Wrigley said he survived that shot to the chest thanks to a bulletproof vest. He spoke directly to Morgan.
“What is so reprehensible, Mr. Morgan, is that you have shown no remorse or accountability in regards to your actions and choices that night. In fact, you have done the opposite. You attempted to hide behind the racial fears of our community.
“After all the evidence and testimony was heard, you were rightfully convicted,” he continued. “You are a fraud, Mr. Morgan.”
Morgan made no apology, no plea for mercy to the judge. He spoke of his 21 years of work in law enforcement and insisted he was attacked.
“God bless my wife and family, and it’s all in God’s hands, and I have nothing else to say, thank you.”

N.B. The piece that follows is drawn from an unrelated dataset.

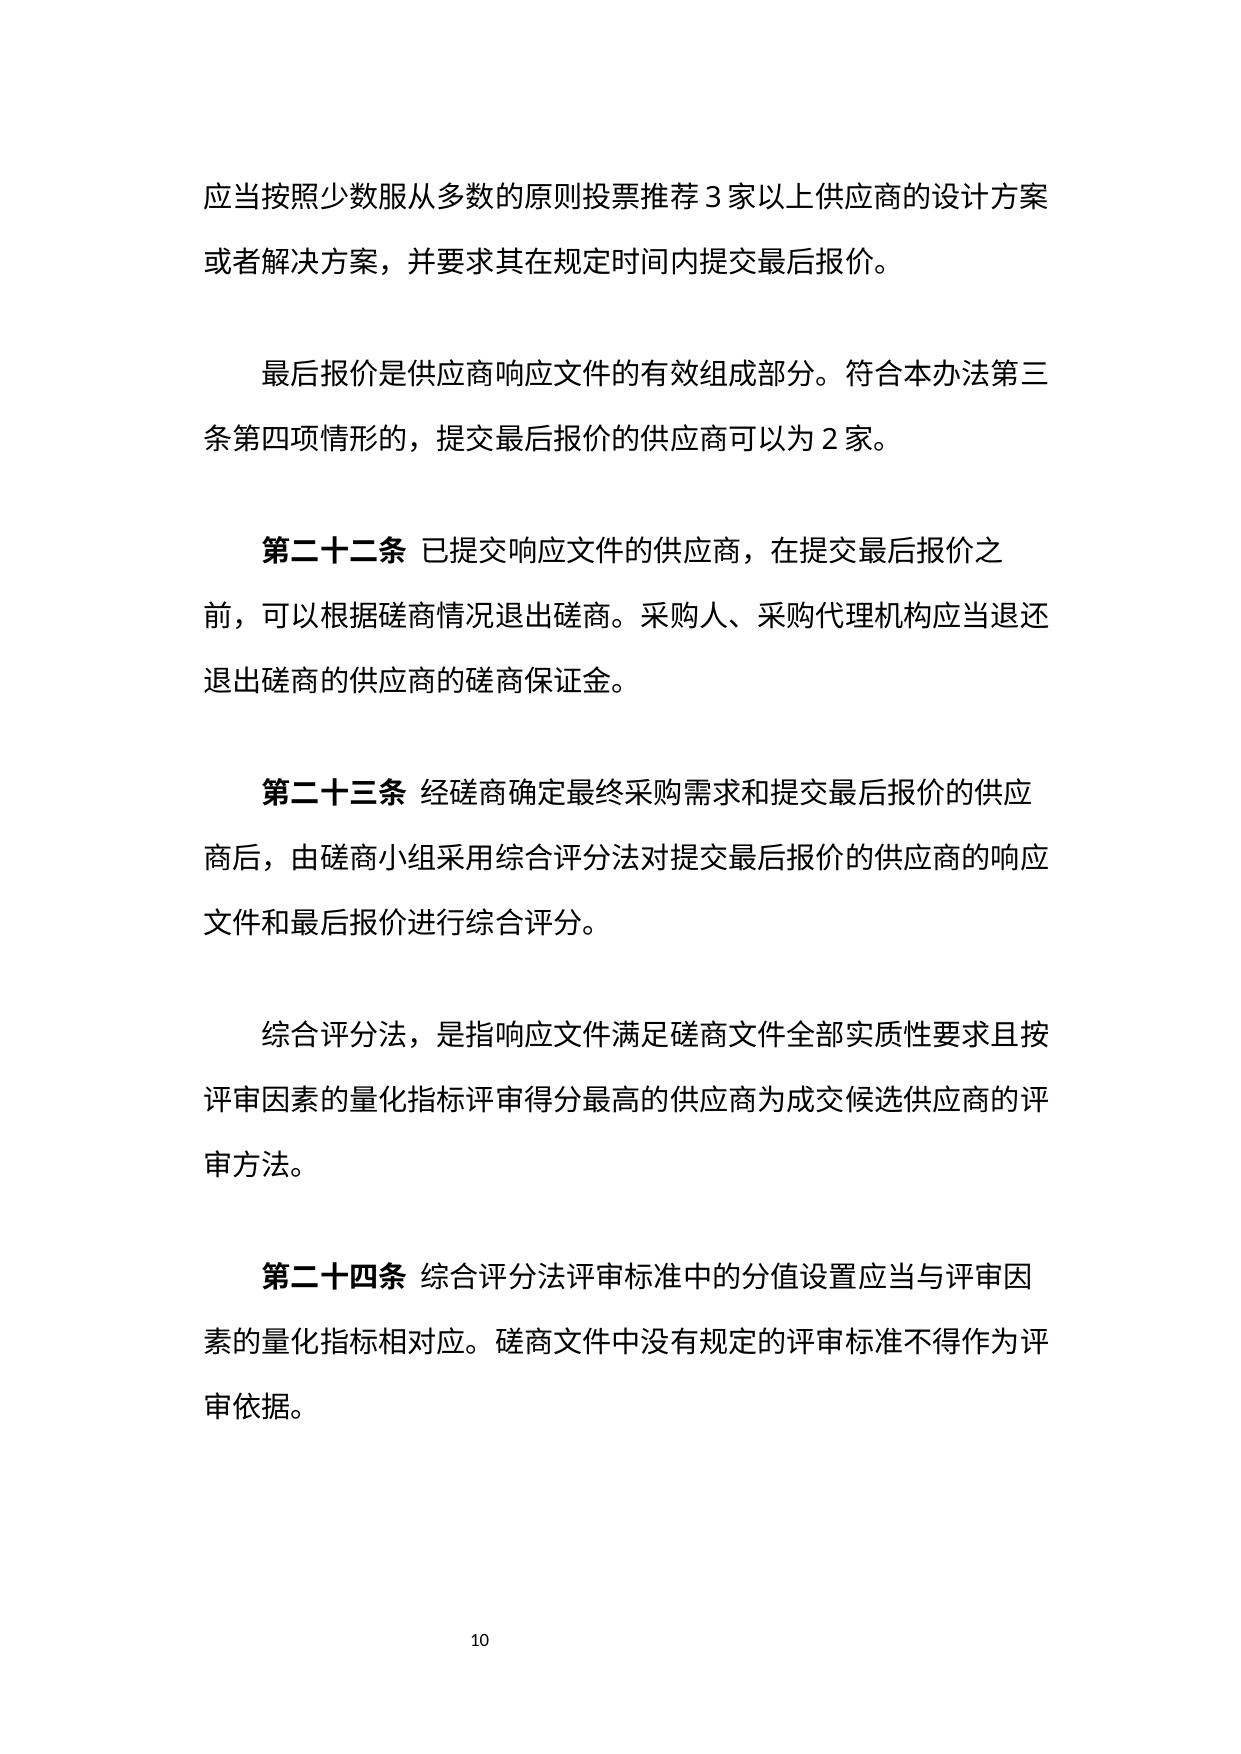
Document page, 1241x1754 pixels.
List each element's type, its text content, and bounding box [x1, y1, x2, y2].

The judge did not believe Morgan’s account.
“I have no idea what possessed your actions that night,” he told Morgan.
The room’s silence held. Crane then delivered his sentence: 40 years.
The police and their union head filed out the side doors, many congratulating and shaking the hands of Wrigley, White, Olsen and Officer Timothy Finley, who was not wounded that night.
Rosalind Morgan watched deputies walk her husband back to the jail where he’s been kept since the verdict. As soon as the hearing was over, she shoved a small checkbook at his attorney, saying, “Have Howard sign these.”
Stone flipped the book open: How many?
“All of them,” she replied on her way out to speak with reporters.
Morgan and her daughters and pastor and their friends lamented the judge’s decision in the courthouse lobby.
The judge never considered her husband’s law enforcement career, she said. He’s a man of God, a father and grandfather, and he was already acquitted during the first trial, she said, of the gun charges.
“I’m highly offended and disappointed,” she said. “My heart is breaking.
“If double jeopardy doesn’t apply to Mr. Morgan, then who?” she wondered, crying.
“This wall of injustice must come down.”